• Consigne: Rédigez la suite de l'article sur l'être et l'avoir, à partir de sa dernière phrase.

____ Article

Ainsi, grossièrement, « être » est ce qui définit un individu par ses comportements, sa situation, sa manière de penser et ses pensées et, « avoir » est ce qui définit un
individu simplement par ses possessions. Ceux qui aiment remuer les excréments me diront que les deux peuvent être étroitement liés et ils auront bien raison, en dépit de la saleté de leurs
mains. Comme je suis fort aisé dans le domaine pécuniaire je suis distingué car j'ai une bonne éducation car je suis né riche et caetera... Laissons, s'il vous plaît, les étirements neuronales
superflus pour se concentrer sur l'essentiel. J'aimerais dans cet article, toute ambition démesurée comprise, provoquer une réflexion sur un nouveau mode de définition de l'être à travers
l'avoir. Est-ce qu'aujourd'hui nous nous définissons à l'aide de ce que nous possédons ?
Quelle date pour l'avancée de l'avoir sur l'être dans la société française ?

________
____ Données fournies

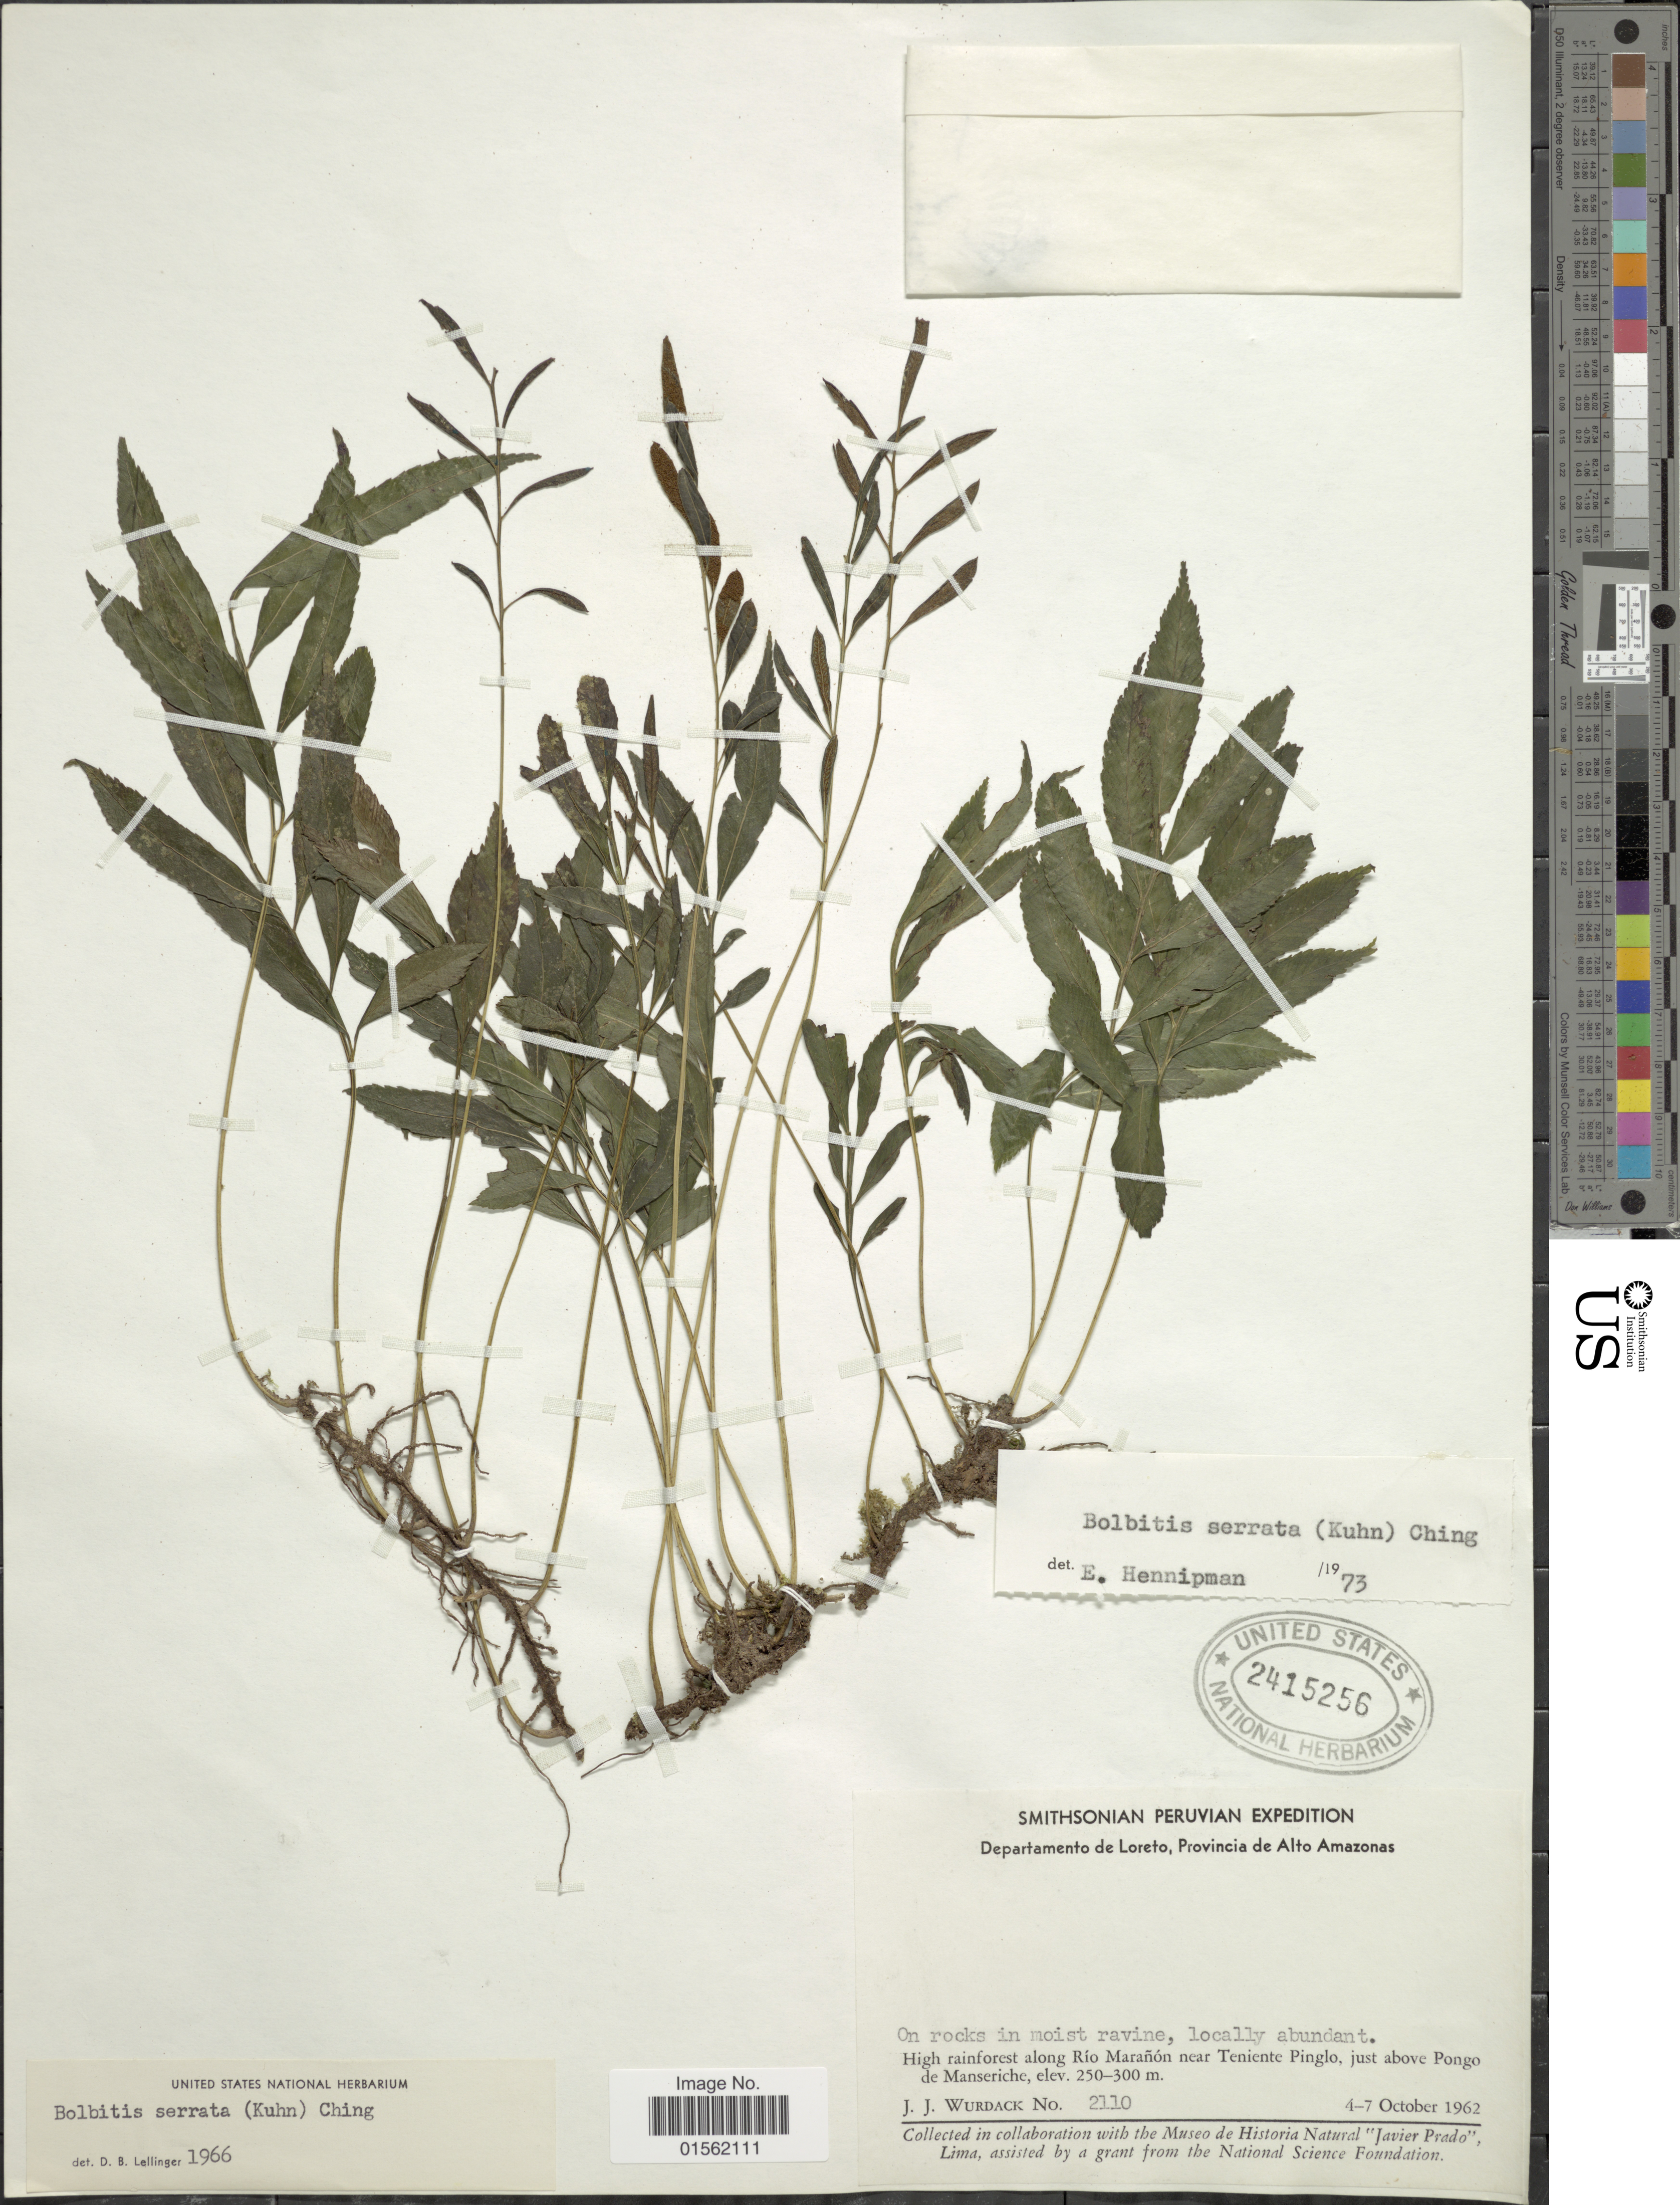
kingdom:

________

• Réponse:
Est-ce que je commets une erreur en imaginant une société passée moins tournée vers la possession des individus pour qualifier ceux-ci ? En y réfléchissant, dans l'après-révolution, les
électeurs étaient les possédants, ceux qui payaient le cens. Il s'agissait alors bien des ayants-argents qui étaient des citoyens-électeurs. L'être s'effaçait alors derrière l'avoir puisque le
fait de posséder donne, de droit, un qualificatif sur l'individu. Monsieur François-Marie Bourgeois (nom stéréotypé de bourgeois n'est-ce pas ?) s'est fabuleusement enrichi dans le commerce
de personnes considérées sans-âmes et il est un électeur, comme le confirme les rondeurs de sa bourse.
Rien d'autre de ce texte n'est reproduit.